The default configuration for the managed logging and monitoring stacks retains data for only one day. Every night around 24:00, the old data is deleted. You can modify these settings. See IBM Cloud Private logging. But when you modify these settings, you must consider some important implications when you choose to retain data for longer periods of time.

Elasticsearch breaks down data into chunks, which are known as indexes. Each index is composed of three parts: first, the data on disk; second, an Elasticsearch in-memory cache; and third, a Lucene (search engine) cache. The managed ELK stack defines each index as one day. For each day's logs that are retained, the disk and cache requirements accumulate. The size of each cache correlates to the volume of logs that are generated for that cache, sometimes as much as 15%. In other words, it is possible that for each 100 GB of logs that are stored, Grafana might report Elasticsearch data nodes that are using as much as 15 GB of RAM. This usage ratio is not a universal rule, but it demonstrates the need for testing to determine the resource load that is created by the workloads that you run on IBM Cloud Private.

Query performance

Some planning scenarios might put constraints on the time frame in which Elasticsearch queries (whether run through Kibana or directly through the Elasticsearch REST API) must complete. Some queries are complex, and others are time-sensitive, so the results must be available within a particular threshold. In these cases it's even more important to plan for more memory, but also faster disks. Solid-state disks (SSDs) generally have a higher cost, but they provide the I/O performance that enables systems to conform to rigid query thresholds.

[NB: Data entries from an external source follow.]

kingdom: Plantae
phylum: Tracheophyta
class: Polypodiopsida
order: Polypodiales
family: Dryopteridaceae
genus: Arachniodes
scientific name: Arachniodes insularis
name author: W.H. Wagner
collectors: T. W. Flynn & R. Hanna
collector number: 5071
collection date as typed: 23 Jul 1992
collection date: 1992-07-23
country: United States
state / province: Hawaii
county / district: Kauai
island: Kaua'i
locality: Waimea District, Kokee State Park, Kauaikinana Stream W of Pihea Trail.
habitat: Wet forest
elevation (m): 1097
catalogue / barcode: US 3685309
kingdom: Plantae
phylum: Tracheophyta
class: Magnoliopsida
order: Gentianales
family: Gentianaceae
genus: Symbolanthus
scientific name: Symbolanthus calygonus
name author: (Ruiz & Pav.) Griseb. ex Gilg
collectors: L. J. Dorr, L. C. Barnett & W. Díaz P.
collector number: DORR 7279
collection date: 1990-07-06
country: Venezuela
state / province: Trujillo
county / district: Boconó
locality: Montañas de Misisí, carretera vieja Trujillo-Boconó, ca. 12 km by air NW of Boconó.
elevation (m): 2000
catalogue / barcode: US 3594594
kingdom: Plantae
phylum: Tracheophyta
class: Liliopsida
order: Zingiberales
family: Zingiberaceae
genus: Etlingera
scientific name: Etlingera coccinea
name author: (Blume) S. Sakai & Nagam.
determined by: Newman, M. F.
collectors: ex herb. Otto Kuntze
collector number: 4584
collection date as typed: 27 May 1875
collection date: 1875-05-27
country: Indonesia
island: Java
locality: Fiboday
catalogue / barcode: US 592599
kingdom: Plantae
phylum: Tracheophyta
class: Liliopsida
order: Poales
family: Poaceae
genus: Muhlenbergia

The combination of more RAM, facilitating larger in-memory caches, and faster disk speeds can help, but they might not tell the whole story. As described in other sections, extremely high log traffic might affect network quality, which might affect query responsiveness. Other factors that are unrelated to the managed ELK stack, or even unrelated to IBM Cloud Private, might affect query responsiveness. Early testing helps to identify any bottlenecks that might arise.

Plan for failure

In many cases, logging and monitoring data is archived for auditing but rarely for active review. It is tempting to allocate fewer costly resources to manage that data, and instead focus that hardware on the workloads. But one of the fundamental ideas behind Kubernetes is that application developers and system administrators should design their software to fail gracefully and quickly recover from the failure. That idea is why there's no command to restart pods: you can only delete the pod and wait for Kubernetes to re-create it.

Accordingly, proper planning considers not only the standard day-to-day behavior of the workloads that run on IBM Cloud Private, but also what is required when one or more systems or workloads catastrophically fail. It is at those times that access to the logging and metric data are most crucial.